/---

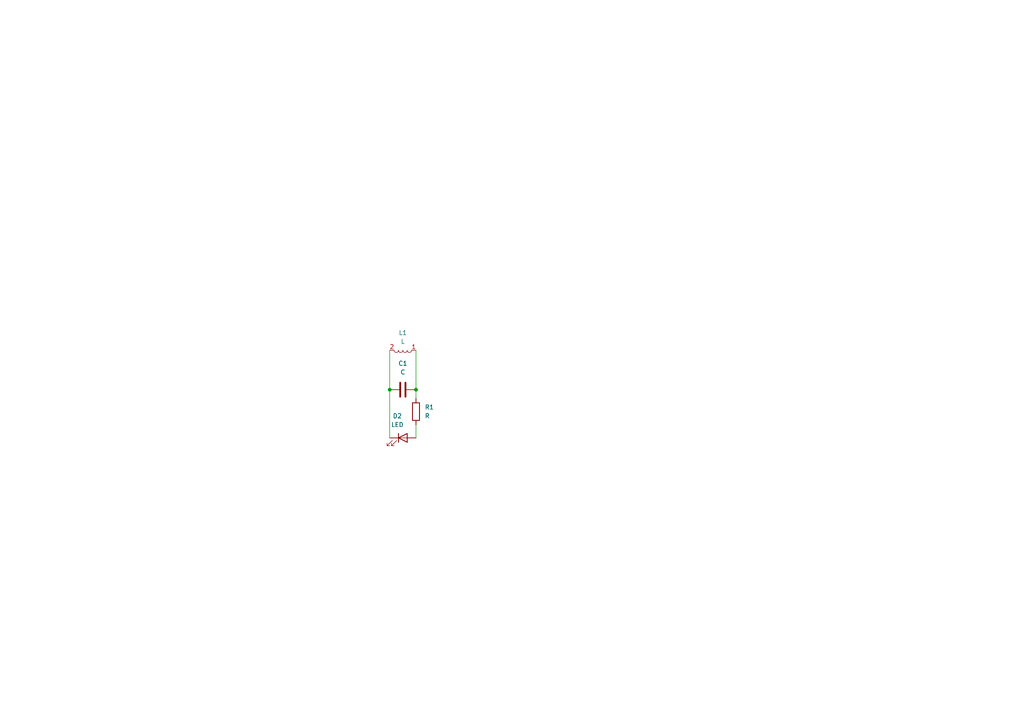
<source format=kicad_sch>
(kicad_sch
	(version 20250114)
	(generator "eeschema")
	(generator_version "9.0")
	(uuid "4e836832-915f-4469-b4fb-f5c51848ecb2")
	(paper "A4")
	(lib_symbols
		(symbol "Device:C"
			(pin_numbers
				(hide yes)
			)
			(pin_names
				(offset 0.254)
			)
			(exclude_from_sim no)
			(in_bom yes)
			(on_board yes)
			(property "Reference" "C"
				(at 0.635 2.54 0)
				(effects
					(font
						(size 1.27 1.27)
					)
					(justify left)
				)
			)
			(property "Value" "C"
				(at 0.635 -2.54 0)
				(effects
					(font
						(size 1.27 1.27)
					)
					(justify left)
				)
			)
			(property "Footprint" ""
				(at 0.9652 -3.81 0)
				(effects
					(font
						(size 1.27 1.27)
					)
					(hide yes)
				)
			)
			(property "Datasheet" "~"
				(at 0 0 0)
				(effects
					(font
						(size 1.27 1.27)
					)
					(hide yes)
				)
			)
			(property "Description" "Unpolarized capacitor"
				(at 0 0 0)
				(effects
					(font
						(size 1.27 1.27)
					)
					(hide yes)
				)
			)
			(property "ki_keywords" "cap capacitor"
				(at 0 0 0)
				(effects
					(font
						(size 1.27 1.27)
					)
					(hide yes)
				)
			)
			(property "ki_fp_filters" "C_*"
				(at 0 0 0)
				(effects
					(font
						(size 1.27 1.27)
					)
					(hide yes)
				)
			)
			(symbol "C_0_1"
				(polyline
					(pts
						(xy -2.032 0.762) (xy 2.032 0.762)
					)
					(stroke
						(width 0.508)
						(type default)
					)
					(fill
						(type none)
					)
				)
				(polyline
					(pts
						(xy -2.032 -0.762) (xy 2.032 -0.762)
					)
					(stroke
						(width 0.508)
						(type default)
					)
					(fill
						(type none)
					)
				)
			)
			(symbol "C_1_1"
				(pin passive line
					(at 0 3.81 270)
					(length 2.794)
					(name "~"
						(effects
							(font
								(size 1.27 1.27)
							)
						)
					)
					(number "1"
						(effects
							(font
								(size 1.27 1.27)
							)
						)
					)
				)
				(pin passive line
					(at 0 -3.81 90)
					(length 2.794)
					(name "~"
						(effects
							(font
								(size 1.27 1.27)
							)
						)
					)
					(number "2"
						(effects
							(font
								(size 1.27 1.27)
							)
						)
					)
				)
			)
			(embedded_fonts no)
		)
		(symbol "Device:LED"
			(pin_numbers
				(hide yes)
			)
			(pin_names
				(offset 1.016)
				(hide yes)
			)
			(exclude_from_sim no)
			(in_bom yes)
			(on_board yes)
			(property "Reference" "D"
				(at 0 2.54 0)
				(effects
					(font
						(size 1.27 1.27)
					)
				)
			)
			(property "Value" "LED"
				(at 0 -2.54 0)
				(effects
					(font
						(size 1.27 1.27)
					)
				)
			)
			(property "Footprint" ""
				(at 0 0 0)
				(effects
					(font
						(size 1.27 1.27)
					)
					(hide yes)
				)
			)
			(property "Datasheet" "~"
				(at 0 0 0)
				(effects
					(font
						(size 1.27 1.27)
					)
					(hide yes)
				)
			)
			(property "Description" "Light emitting diode"
				(at 0 0 0)
				(effects
					(font
						(size 1.27 1.27)
					)
					(hide yes)
				)
			)
			(property "Sim.Pins" "1=K 2=A"
				(at 0 0 0)
				(effects
					(font
						(size 1.27 1.27)
					)
					(hide yes)
				)
			)
			(property "ki_keywords" "LED diode"
				(at 0 0 0)
				(effects
					(font
						(size 1.27 1.27)
					)
					(hide yes)
				)
			)
			(property "ki_fp_filters" "LED* LED_SMD:* LED_THT:*"
				(at 0 0 0)
				(effects
					(font
						(size 1.27 1.27)
					)
					(hide yes)
				)
			)
			(symbol "LED_0_1"
				(polyline
					(pts
						(xy -3.048 -0.762) (xy -4.572 -2.286) (xy -3.81 -2.286) (xy -4.572 -2.286) (xy -4.572 -1.524)
					)
					(stroke
						(width 0)
						(type default)
					)
					(fill
						(type none)
					)
				)
				(polyline
					(pts
						(xy -1.778 -0.762) (xy -3.302 -2.286) (xy -2.54 -2.286) (xy -3.302 -2.286) (xy -3.302 -1.524)
					)
					(stroke
						(width 0)
						(type default)
					)
					(fill
						(type none)
					)
				)
				(polyline
					(pts
						(xy -1.27 0) (xy 1.27 0)
					)
					(stroke
						(width 0)
						(type default)
					)
					(fill
						(type none)
					)
				)
				(polyline
					(pts
						(xy -1.27 -1.27) (xy -1.27 1.27)
					)
					(stroke
						(width 0.254)
						(type default)
					)
					(fill
						(type none)
					)
				)
				(polyline
					(pts
						(xy 1.27 -1.27) (xy 1.27 1.27) (xy -1.27 0) (xy 1.27 -1.27)
					)
					(stroke
						(width 0.254)
						(type default)
					)
					(fill
						(type none)
					)
				)
			)
			(symbol "LED_1_1"
				(pin passive line
					(at -3.81 0 0)
					(length 2.54)
					(name "K"
						(effects
							(font
								(size 1.27 1.27)
							)
						)
					)
					(number "1"
						(effects
							(font
								(size 1.27 1.27)
							)
						)
					)
				)
				(pin passive line
					(at 3.81 0 180)
					(length 2.54)
					(name "A"
						(effects
							(font
								(size 1.27 1.27)
							)
						)
					)
					(number "2"
						(effects
							(font
								(size 1.27 1.27)
							)
						)
					)
				)
			)
			(embedded_fonts no)
		)
		(symbol "Device:R"
			(pin_numbers
				(hide yes)
			)
			(pin_names
				(offset 0)
			)
			(exclude_from_sim no)
			(in_bom yes)
			(on_board yes)
			(property "Reference" "R"
				(at 2.032 0 90)
				(effects
					(font
						(size 1.27 1.27)
					)
				)
			)
			(property "Value" "R"
				(at 0 0 90)
				(effects
					(font
						(size 1.27 1.27)
					)
				)
			)
			(property "Footprint" ""
				(at -1.778 0 90)
				(effects
					(font
						(size 1.27 1.27)
					)
					(hide yes)
				)
			)
			(property "Datasheet" "~"
				(at 0 0 0)
				(effects
					(font
						(size 1.27 1.27)
					)
					(hide yes)
				)
			)
			(property "Description" "Resistor"
				(at 0 0 0)
				(effects
					(font
						(size 1.27 1.27)
					)
					(hide yes)
				)
			)
			(property "ki_keywords" "R res resistor"
				(at 0 0 0)
				(effects
					(font
						(size 1.27 1.27)
					)
					(hide yes)
				)
			)
			(property "ki_fp_filters" "R_*"
				(at 0 0 0)
				(effects
					(font
						(size 1.27 1.27)
					)
					(hide yes)
				)
			)
			(symbol "R_0_1"
				(rectangle
					(start -1.016 -2.54)
					(end 1.016 2.54)
					(stroke
						(width 0.254)
						(type default)
					)
					(fill
						(type none)
					)
				)
			)
			(symbol "R_1_1"
				(pin passive line
					(at 0 3.81 270)
					(length 1.27)
					(name "~"
						(effects
							(font
								(size 1.27 1.27)
							)
						)
					)
					(number "1"
						(effects
							(font
								(size 1.27 1.27)
							)
						)
					)
				)
				(pin passive line
					(at 0 -3.81 90)
					(length 1.27)
					(name "~"
						(effects
							(font
								(size 1.27 1.27)
							)
						)
					)
					(number "2"
						(effects
							(font
								(size 1.27 1.27)
							)
						)
					)
				)
			)
			(embedded_fonts no)
		)
		(symbol "NFC_COIL_36.7x36.7_3uH:L"
			(pin_names
				(offset 1.016)
				(hide yes)
			)
			(exclude_from_sim no)
			(in_bom yes)
			(on_board yes)
			(property "Reference" "L"
				(at 4.064 2.032 0)
				(effects
					(font
						(size 1.27 1.27)
					)
				)
			)
			(property "Value" "L"
				(at -3.556 2.032 0)
				(effects
					(font
						(size 1.27 1.27)
					)
				)
			)
			(property "Footprint" "PCB_BusinessCard_lib:NFC_COIL_36.7x36.7_3uH"
				(at 1.524 -7.874 0)
				(effects
					(font
						(size 1.27 1.27)
					)
					(hide yes)
				)
			)
			(property "Datasheet" "~"
				(at 0 0 90)
				(effects
					(font
						(size 1.27 1.27)
					)
					(hide yes)
				)
			)
			(property "Description" "NFC_COIL_36.7x36.7_3uH"
				(at 0.254 -3.302 0)
				(do_not_autoplace)
				(effects
					(font
						(size 1.27 1.27)
					)
					(hide yes)
				)
			)
			(property "ki_keywords" "inductor choke coil reactor magnetic"
				(at 0 0 0)
				(effects
					(font
						(size 1.27 1.27)
					)
					(hide yes)
				)
			)
			(property "ki_fp_filters" "Choke_* *Coil* Inductor_* L_*"
				(at 0 0 0)
				(effects
					(font
						(size 1.27 1.27)
					)
					(hide yes)
				)
			)
			(symbol "L_0_1"
				(arc
					(start -1.27 0)
					(mid -1.905 -0.6323)
					(end -2.54 0)
					(stroke
						(width 0)
						(type default)
					)
					(fill
						(type none)
					)
				)
				(arc
					(start 0 0)
					(mid -0.635 -0.6323)
					(end -1.27 0)
					(stroke
						(width 0)
						(type default)
					)
					(fill
						(type none)
					)
				)
				(arc
					(start 1.27 0)
					(mid 0.635 -0.6323)
					(end 0 0)
					(stroke
						(width 0)
						(type default)
					)
					(fill
						(type none)
					)
				)
				(arc
					(start 2.54 0)
					(mid 1.905 -0.6323)
					(end 1.27 0)
					(stroke
						(width 0)
						(type default)
					)
					(fill
						(type none)
					)
				)
			)
			(symbol "L_1_1"
				(pin passive line
					(at -3.81 0 0)
					(length 1.27)
					(name "2"
						(effects
							(font
								(size 1.27 1.27)
							)
						)
					)
					(number "2"
						(effects
							(font
								(size 1.27 1.27)
							)
						)
					)
				)
				(pin passive line
					(at 3.81 0 180)
					(length 1.27)
					(name "1"
						(effects
							(font
								(size 1.27 1.27)
							)
						)
					)
					(number "1"
						(effects
							(font
								(size 1.27 1.27)
							)
						)
					)
				)
			)
			(embedded_fonts no)
		)
	)
	(junction
		(at 113.03 113.03)
		(diameter 0)
		(color 0 0 0 0)
		(uuid "22f87d78-4191-4adb-828d-846fef5deee6")
	)
	(junction
		(at 120.65 113.03)
		(diameter 0)
		(color 0 0 0 0)
		(uuid "3267f9be-de93-4e36-999f-70d8beab914b")
	)
	(wire
		(pts
			(xy 113.03 101.6) (xy 113.03 113.03)
		)
		(stroke
			(width 0)
			(type default)
		)
		(uuid "1d50b8b5-a33d-452f-9cde-1d3039d4c4c5")
	)
	(wire
		(pts
			(xy 120.65 101.6) (xy 120.65 113.03)
		)
		(stroke
			(width 0)
			(type default)
		)
		(uuid "6a336880-ac80-4594-b4c6-4644150dfb64")
	)
	(wire
		(pts
			(xy 113.03 113.03) (xy 113.03 127)
		)
		(stroke
			(width 0)
			(type default)
		)
		(uuid "80b29af6-6b82-4e28-84db-00dc05667319")
	)
	(wire
		(pts
			(xy 120.65 113.03) (xy 120.65 115.57)
		)
		(stroke
			(width 0)
			(type default)
		)
		(uuid "b5a9816f-a447-4753-9f3a-628b16355b58")
	)
	(wire
		(pts
			(xy 120.65 123.19) (xy 120.65 127)
		)
		(stroke
			(width 0)
			(type default)
		)
		(uuid "fefe9c3e-5e14-4658-80a6-c9a44b9038da")
	)
	(symbol
		(lib_id "Device:LED")
		(at 116.84 127 0)
		(unit 1)
		(exclude_from_sim no)
		(in_bom yes)
		(on_board yes)
		(dnp no)
		(fields_autoplaced yes)
		(uuid "1a44c470-c9d7-4c90-b770-bafac383c942")
		(property "Reference" "D2"
			(at 115.2525 120.65 0)
			(effects
				(font
					(size 1.27 1.27)
				)
			)
		)
		(property "Value" "LED"
			(at 115.2525 123.19 0)
			(effects
				(font
					(size 1.27 1.27)
				)
			)
		)
		(property "Footprint" "LED_SMD:LED_0603_1608Metric_Pad1.05x0.95mm_HandSolder"
			(at 116.84 127 0)
			(effects
				(font
					(size 1.27 1.27)
				)
				(hide yes)
			)
		)
		(property "Datasheet" "~"
			(at 116.84 127 0)
			(effects
				(font
					(size 1.27 1.27)
				)
				(hide yes)
			)
		)
		(property "Description" "Light emitting diode"
			(at 116.84 127 0)
			(effects
				(font
					(size 1.27 1.27)
				)
				(hide yes)
			)
		)
		(property "Sim.Pins" "1=K 2=A"
			(at 116.84 127 0)
			(effects
				(font
					(size 1.27 1.27)
				)
				(hide yes)
			)
		)
		(pin "2"
			(uuid "607e4938-3d64-463d-8c1a-31bc63e0ffe2")
		)
		(pin "1"
			(uuid "510806b3-b665-42cb-b54c-d50765b45e6e")
		)
		(instances
			(project ""
				(path "/4e836832-915f-4469-b4fb-f5c51848ecb2"
					(reference "D2")
					(unit 1)
				)
			)
		)
	)
	(symbol
		(lib_id "Device:C")
		(at 116.84 113.03 90)
		(unit 1)
		(exclude_from_sim no)
		(in_bom yes)
		(on_board yes)
		(dnp no)
		(fields_autoplaced yes)
		(uuid "6f552b5b-36e7-4639-aa2a-ca7a09c10527")
		(property "Reference" "C1"
			(at 116.84 105.41 90)
			(effects
				(font
					(size 1.27 1.27)
				)
			)
		)
		(property "Value" "C"
			(at 116.84 107.95 90)
			(effects
				(font
					(size 1.27 1.27)
				)
			)
		)
		(property "Footprint" "Capacitor_SMD:C_0603_1608Metric_Pad1.08x0.95mm_HandSolder"
			(at 120.65 112.0648 0)
			(effects
				(font
					(size 1.27 1.27)
				)
				(hide yes)
			)
		)
		(property "Datasheet" "~"
			(at 116.84 113.03 0)
			(effects
				(font
					(size 1.27 1.27)
				)
				(hide yes)
			)
		)
		(property "Description" "Unpolarized capacitor"
			(at 116.84 113.03 0)
			(effects
				(font
					(size 1.27 1.27)
				)
				(hide yes)
			)
		)
		(pin "1"
			(uuid "42331554-4510-4d62-8356-c309ed9e507e")
		)
		(pin "2"
			(uuid "a097764d-d7af-4188-9d73-c6c8ee99094c")
		)
		(instances
			(project ""
				(path "/4e836832-915f-4469-b4fb-f5c51848ecb2"
					(reference "C1")
					(unit 1)
				)
			)
		)
	)
	(symbol
		(lib_id "NFC_COIL_36.7x36.7_3uH:L")
		(at 116.84 101.6 0)
		(unit 1)
		(exclude_from_sim no)
		(in_bom yes)
		(on_board yes)
		(dnp no)
		(fields_autoplaced yes)
		(uuid "726f264a-4253-4ef0-801d-997bd189106f")
		(property "Reference" "L1"
			(at 116.84 96.52 0)
			(effects
				(font
					(size 1.27 1.27)
				)
			)
		)
		(property "Value" "L"
			(at 116.84 99.06 0)
			(effects
				(font
					(size 1.27 1.27)
				)
			)
		)
		(property "Footprint" "lib:NFC_COIL_36.7x36.7_3uH"
			(at 118.364 109.474 0)
			(effects
				(font
					(size 1.27 1.27)
				)
				(hide yes)
			)
		)
		(property "Datasheet" "~"
			(at 116.84 101.6 90)
			(effects
				(font
					(size 1.27 1.27)
				)
				(hide yes)
			)
		)
		(property "Description" "NFC_COIL_36.7x36.7_3uH"
			(at 117.094 104.902 0)
			(do_not_autoplace yes)
			(effects
				(font
					(size 1.27 1.27)
				)
				(hide yes)
			)
		)
		(pin "1"
			(uuid "68b6aab5-ebfb-4fe8-81c8-51880fd3851f")
		)
		(pin "2"
			(uuid "282c3704-711c-49da-a77f-44173f380d27")
		)
		(instances
			(project ""
				(path "/4e836832-915f-4469-b4fb-f5c51848ecb2"
					(reference "L1")
					(unit 1)
				)
			)
		)
	)
	(symbol
		(lib_id "Device:R")
		(at 120.65 119.38 0)
		(unit 1)
		(exclude_from_sim no)
		(in_bom yes)
		(on_board yes)
		(dnp no)
		(fields_autoplaced yes)
		(uuid "ee0c4f66-209b-4c9b-8c72-dcec35b68bec")
		(property "Reference" "R1"
			(at 123.19 118.1099 0)
			(effects
				(font
					(size 1.27 1.27)
				)
				(justify left)
			)
		)
		(property "Value" "R"
			(at 123.19 120.6499 0)
			(effects
				(font
					(size 1.27 1.27)
				)
				(justify left)
			)
		)
		(property "Footprint" "Resistor_SMD:R_0603_1608Metric_Pad0.98x0.95mm_HandSolder"
			(at 118.872 119.38 90)
			(effects
				(font
					(size 1.27 1.27)
				)
				(hide yes)
			)
		)
		(property "Datasheet" "~"
			(at 120.65 119.38 0)
			(effects
				(font
					(size 1.27 1.27)
				)
				(hide yes)
			)
		)
		(property "Description" "Resistor"
			(at 120.65 119.38 0)
			(effects
				(font
					(size 1.27 1.27)
				)
				(hide yes)
			)
		)
		(pin "1"
			(uuid "3a6cb950-adf7-489d-8f4a-f89b3e35d1bb")
		)
		(pin "2"
			(uuid "aa5a23a5-bdc4-477e-a8a1-abf60f04e86d")
		)
		(instances
			(project ""
				(path "/4e836832-915f-4469-b4fb-f5c51848ecb2"
					(reference "R1")
					(unit 1)
				)
			)
		)
	)
	(sheet_instances
		(path "/"
			(page "1")
		)
	)
	(embedded_fonts no)
)

</source>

\---

* YOUR GOAL *
Please copy every line of the records above in which "diode" appears.

* SOLUTION *
			(property "Description" "Light emitting diode"
			(property "ki_keywords" "LED diode"
		(property "Description" "Light emitting diode"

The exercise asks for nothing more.